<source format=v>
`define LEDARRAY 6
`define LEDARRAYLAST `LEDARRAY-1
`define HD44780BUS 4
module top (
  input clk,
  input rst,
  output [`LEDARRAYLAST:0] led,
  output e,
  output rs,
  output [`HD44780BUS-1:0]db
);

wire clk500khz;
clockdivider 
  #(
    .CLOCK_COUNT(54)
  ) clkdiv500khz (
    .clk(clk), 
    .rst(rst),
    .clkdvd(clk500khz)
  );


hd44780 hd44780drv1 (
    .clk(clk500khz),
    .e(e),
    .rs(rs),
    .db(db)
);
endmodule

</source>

...

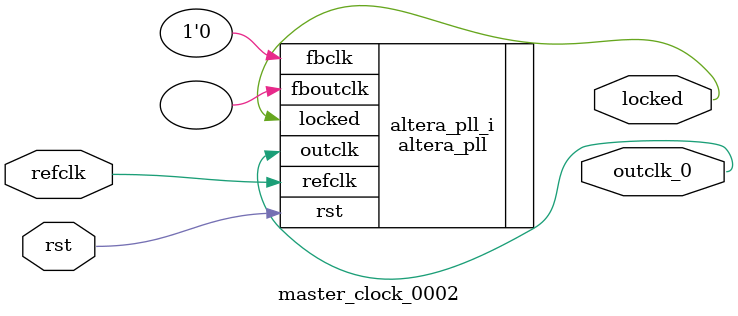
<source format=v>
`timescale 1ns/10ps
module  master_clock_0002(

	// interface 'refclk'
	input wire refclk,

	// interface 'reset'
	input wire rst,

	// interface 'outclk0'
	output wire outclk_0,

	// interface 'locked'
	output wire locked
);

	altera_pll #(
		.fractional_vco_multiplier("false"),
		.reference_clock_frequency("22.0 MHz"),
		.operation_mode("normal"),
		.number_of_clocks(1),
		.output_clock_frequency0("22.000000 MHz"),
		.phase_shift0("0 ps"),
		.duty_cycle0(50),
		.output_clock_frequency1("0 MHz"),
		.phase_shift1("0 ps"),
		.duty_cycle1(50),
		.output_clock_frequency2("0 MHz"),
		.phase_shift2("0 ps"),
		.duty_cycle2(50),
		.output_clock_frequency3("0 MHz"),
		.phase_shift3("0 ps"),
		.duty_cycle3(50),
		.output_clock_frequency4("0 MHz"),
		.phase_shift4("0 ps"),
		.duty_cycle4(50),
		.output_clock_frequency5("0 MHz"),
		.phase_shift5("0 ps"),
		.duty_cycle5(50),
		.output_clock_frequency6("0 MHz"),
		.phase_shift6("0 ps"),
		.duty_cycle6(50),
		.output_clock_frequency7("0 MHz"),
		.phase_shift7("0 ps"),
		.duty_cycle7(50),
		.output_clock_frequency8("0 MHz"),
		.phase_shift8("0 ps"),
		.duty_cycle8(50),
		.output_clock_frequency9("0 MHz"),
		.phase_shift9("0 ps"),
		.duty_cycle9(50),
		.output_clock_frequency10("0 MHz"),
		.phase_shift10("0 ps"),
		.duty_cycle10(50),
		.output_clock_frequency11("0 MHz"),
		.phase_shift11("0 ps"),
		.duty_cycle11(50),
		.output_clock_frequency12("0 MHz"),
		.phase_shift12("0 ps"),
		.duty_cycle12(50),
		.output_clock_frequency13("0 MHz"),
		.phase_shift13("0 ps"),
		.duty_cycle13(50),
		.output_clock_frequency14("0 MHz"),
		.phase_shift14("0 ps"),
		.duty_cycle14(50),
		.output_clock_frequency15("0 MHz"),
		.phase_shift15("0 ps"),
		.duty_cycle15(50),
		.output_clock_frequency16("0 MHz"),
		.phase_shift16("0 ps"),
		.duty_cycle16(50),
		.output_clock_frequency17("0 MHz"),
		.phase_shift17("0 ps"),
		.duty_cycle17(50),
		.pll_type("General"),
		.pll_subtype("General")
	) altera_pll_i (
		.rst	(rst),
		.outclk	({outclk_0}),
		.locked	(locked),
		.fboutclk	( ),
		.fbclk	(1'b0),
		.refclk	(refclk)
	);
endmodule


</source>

» **Exercise directions**: Only the lines above that include the word "refclk" belong in the answer; copy each one.

» **Written solution**:
	// interface 'refclk'
	input wire refclk,
		.refclk	(refclk)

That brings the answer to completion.